WORK TO BE COMPLETED:
Could you write out every record below exactly, leaving the pictures out?

[Saved data entries]
_____

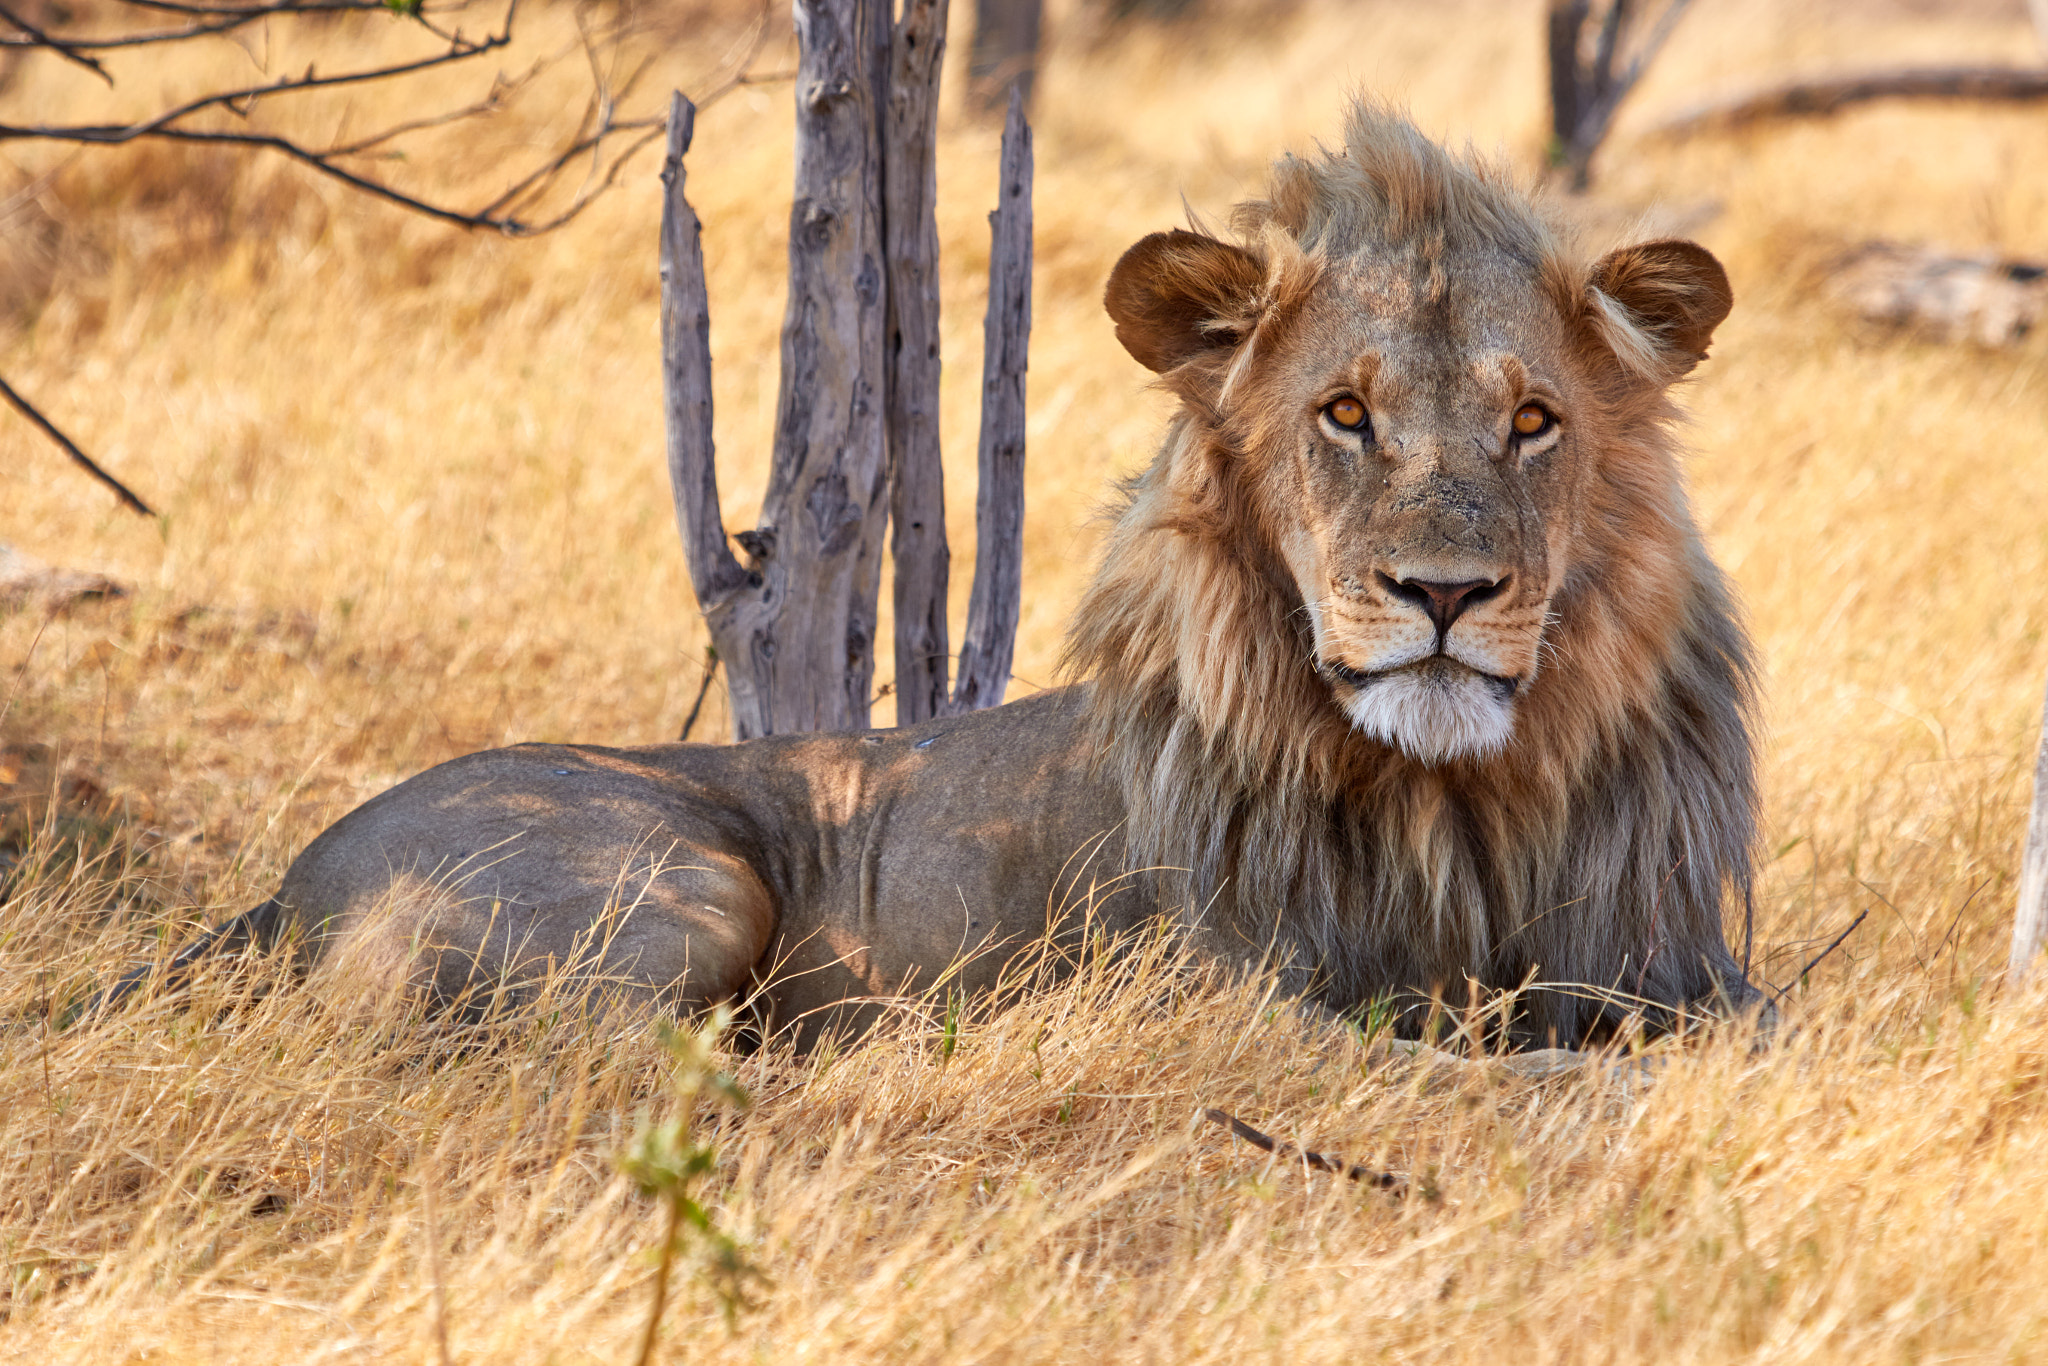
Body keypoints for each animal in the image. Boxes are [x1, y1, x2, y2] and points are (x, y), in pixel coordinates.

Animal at [119, 104, 1769, 1048]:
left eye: (1534, 420)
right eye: (1344, 414)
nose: (1443, 593)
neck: (1463, 800)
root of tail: (276, 885)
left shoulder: (1672, 958)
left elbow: (1746, 1028)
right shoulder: (1235, 994)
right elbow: (1460, 1056)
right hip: (684, 877)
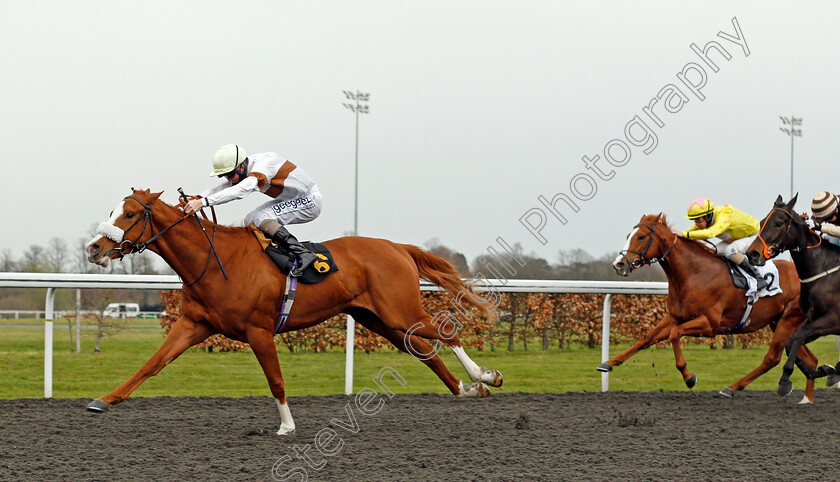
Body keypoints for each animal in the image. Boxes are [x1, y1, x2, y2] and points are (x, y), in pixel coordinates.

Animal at [85, 190, 502, 434]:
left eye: (130, 214)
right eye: (113, 209)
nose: (93, 248)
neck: (216, 262)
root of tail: (397, 246)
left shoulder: (258, 330)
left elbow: (276, 380)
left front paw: (287, 426)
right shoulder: (194, 324)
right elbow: (151, 365)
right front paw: (103, 400)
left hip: (400, 311)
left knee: (446, 333)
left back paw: (485, 376)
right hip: (378, 320)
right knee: (426, 352)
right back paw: (467, 389)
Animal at [608, 214, 816, 400]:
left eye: (641, 237)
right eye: (628, 235)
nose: (618, 264)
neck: (695, 273)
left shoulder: (710, 324)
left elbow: (675, 334)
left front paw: (689, 377)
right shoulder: (674, 317)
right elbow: (646, 339)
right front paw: (609, 363)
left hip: (788, 320)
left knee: (772, 358)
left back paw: (732, 387)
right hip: (780, 322)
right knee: (809, 359)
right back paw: (804, 393)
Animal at [748, 194, 840, 398]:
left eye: (779, 223)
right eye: (761, 223)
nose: (752, 254)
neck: (824, 271)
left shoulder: (834, 319)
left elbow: (799, 336)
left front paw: (784, 379)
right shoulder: (812, 318)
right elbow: (792, 342)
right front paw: (824, 370)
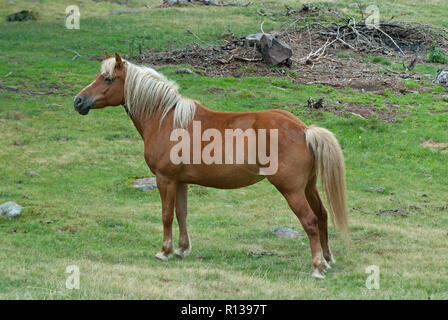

_____

FINAL ANSWER:
Body keypoints for each animal in the image. Boxes are [x1, y1, x2, y2] and points are (x, y), in pixel coordinates.

Animal at [119, 104, 1769, 1048]:
left eye: (1534, 420)
right eye: (1344, 414)
nose: (1443, 593)
neck: (1463, 800)
root of tail: (276, 885)
left shoulder: (1672, 958)
left elbow: (1746, 1028)
right shoulder: (1235, 994)
right elbow: (1460, 1056)
right hip: (684, 877)
Body keypoints for each animal in the image. Boxes are [x1, y1, x2, y2] and points are (x, y), in pixel coordinates.

Animal at [85, 190, 502, 434]:
left eye: (130, 214)
right eye: (113, 209)
nose: (93, 248)
neck: (216, 262)
root of tail: (397, 246)
left shoulder: (258, 330)
left elbow: (276, 380)
left front paw: (287, 426)
right shoulder: (194, 324)
right elbow: (151, 365)
right front paw: (103, 400)
left hip: (400, 311)
left knee: (446, 333)
left back paw: (485, 376)
right hip: (378, 320)
right knee: (426, 352)
right back paw: (467, 389)
Animal at [608, 214, 816, 400]:
left eye: (641, 237)
right eye: (628, 235)
nose: (618, 264)
neck: (695, 273)
left shoulder: (710, 324)
left elbow: (675, 334)
left front paw: (689, 377)
right shoulder: (674, 317)
right elbow: (646, 339)
right front paw: (609, 363)
left hip: (788, 320)
left knee: (772, 358)
left back paw: (732, 387)
right hip: (780, 322)
right knee: (809, 359)
right back paw: (804, 393)
Animal at [748, 194, 840, 398]:
left eye: (779, 223)
right eye: (761, 223)
nose: (752, 254)
neck: (824, 271)
left shoulder: (834, 319)
left elbow: (799, 336)
left front paw: (784, 379)
right shoulder: (812, 318)
right elbow: (792, 342)
right front paw: (824, 370)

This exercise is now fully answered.